# [WHAT IS BEING ASKED]
Copy out the whole listing exactly as written, leaving the pictures behind.

-- PROVIDED DATA follows --

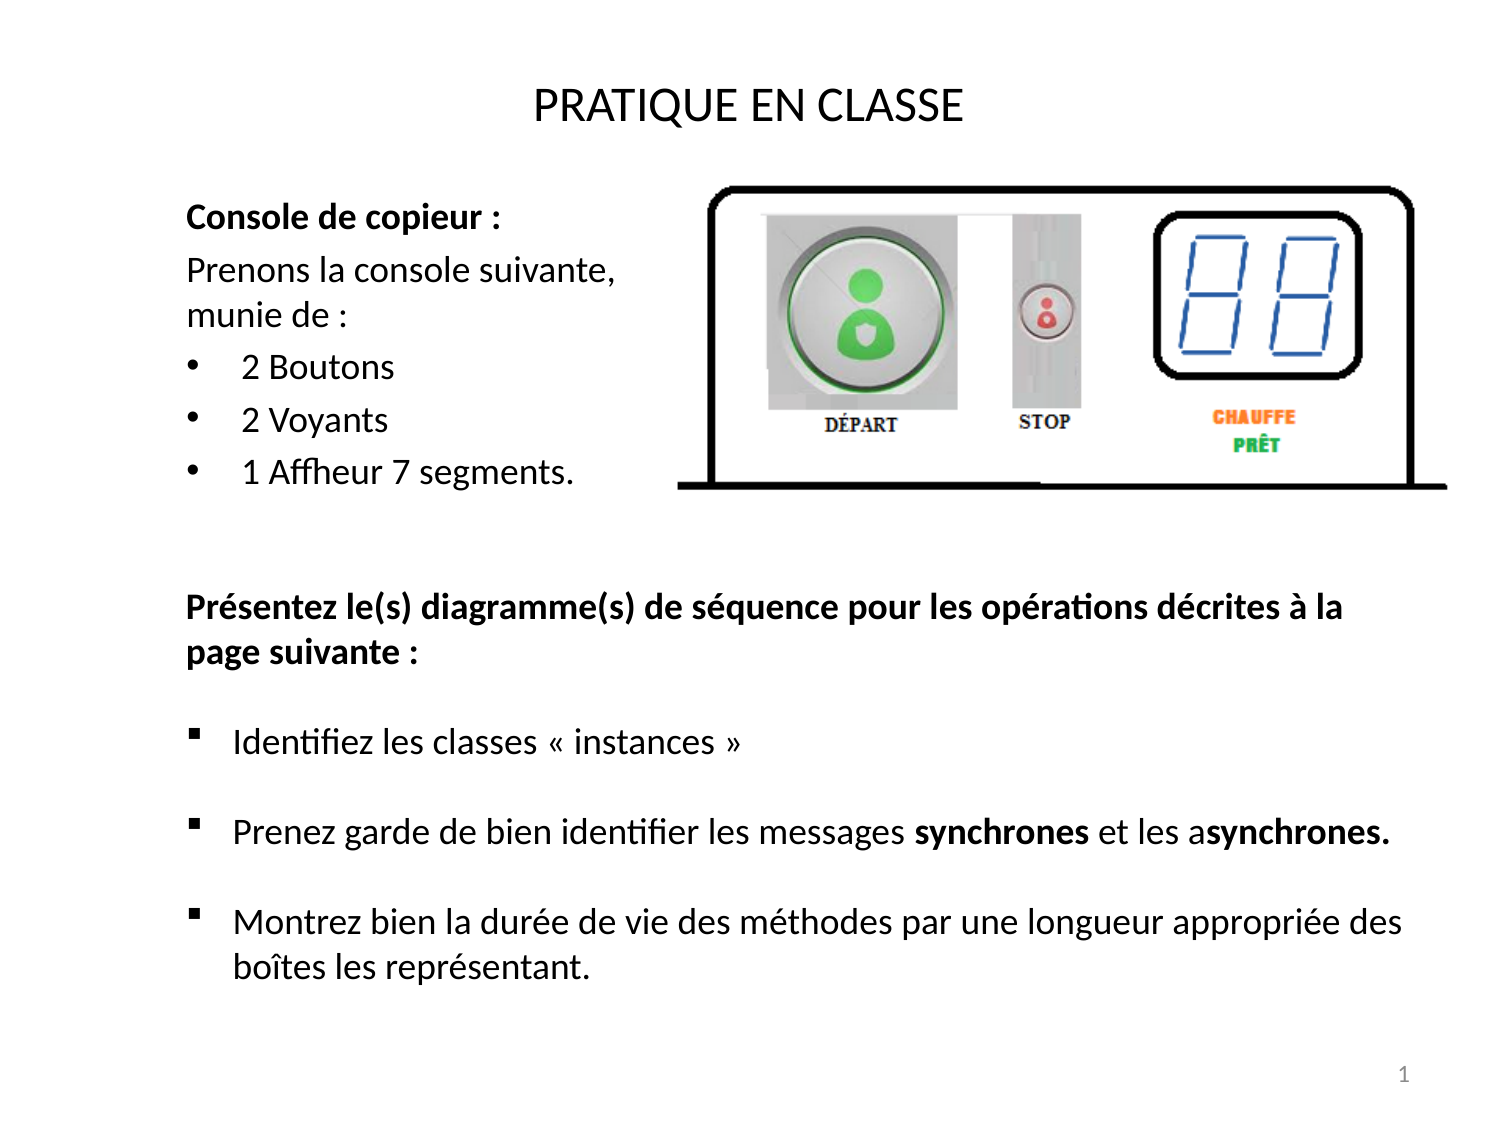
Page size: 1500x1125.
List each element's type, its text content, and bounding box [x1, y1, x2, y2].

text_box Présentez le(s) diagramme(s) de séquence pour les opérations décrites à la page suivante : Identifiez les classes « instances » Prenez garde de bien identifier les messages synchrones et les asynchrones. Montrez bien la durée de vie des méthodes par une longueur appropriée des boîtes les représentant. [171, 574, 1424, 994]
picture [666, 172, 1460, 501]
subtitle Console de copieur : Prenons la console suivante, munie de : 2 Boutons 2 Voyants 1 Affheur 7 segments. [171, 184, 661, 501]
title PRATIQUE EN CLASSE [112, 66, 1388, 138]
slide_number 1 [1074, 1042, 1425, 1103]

-- PROVIDED DATA concluded --

# [OUTPUT OF THE EXERCISE]
Page size: 1500x1125.
List each element's type, its text content, and bounding box [x1, y1, x2, y2].

text_box Présentez le(s) diagramme(s) de séquence pour les opérations décrites à la page suivante : Identifiez les classes « instances » Prenez garde de bien identifier les messages synchrones et les asynchrones. Montrez bien la durée de vie des méthodes par une longueur appropriée des boîtes les représentant. [171, 574, 1424, 994]
picture [666, 172, 1460, 501]
subtitle Console de copieur : Prenons la console suivante, munie de : 2 Boutons 2 Voyants 1 Affheur 7 segments. [171, 184, 661, 501]
title PRATIQUE EN CLASSE [112, 66, 1388, 138]
slide_number 1 [1074, 1042, 1425, 1103]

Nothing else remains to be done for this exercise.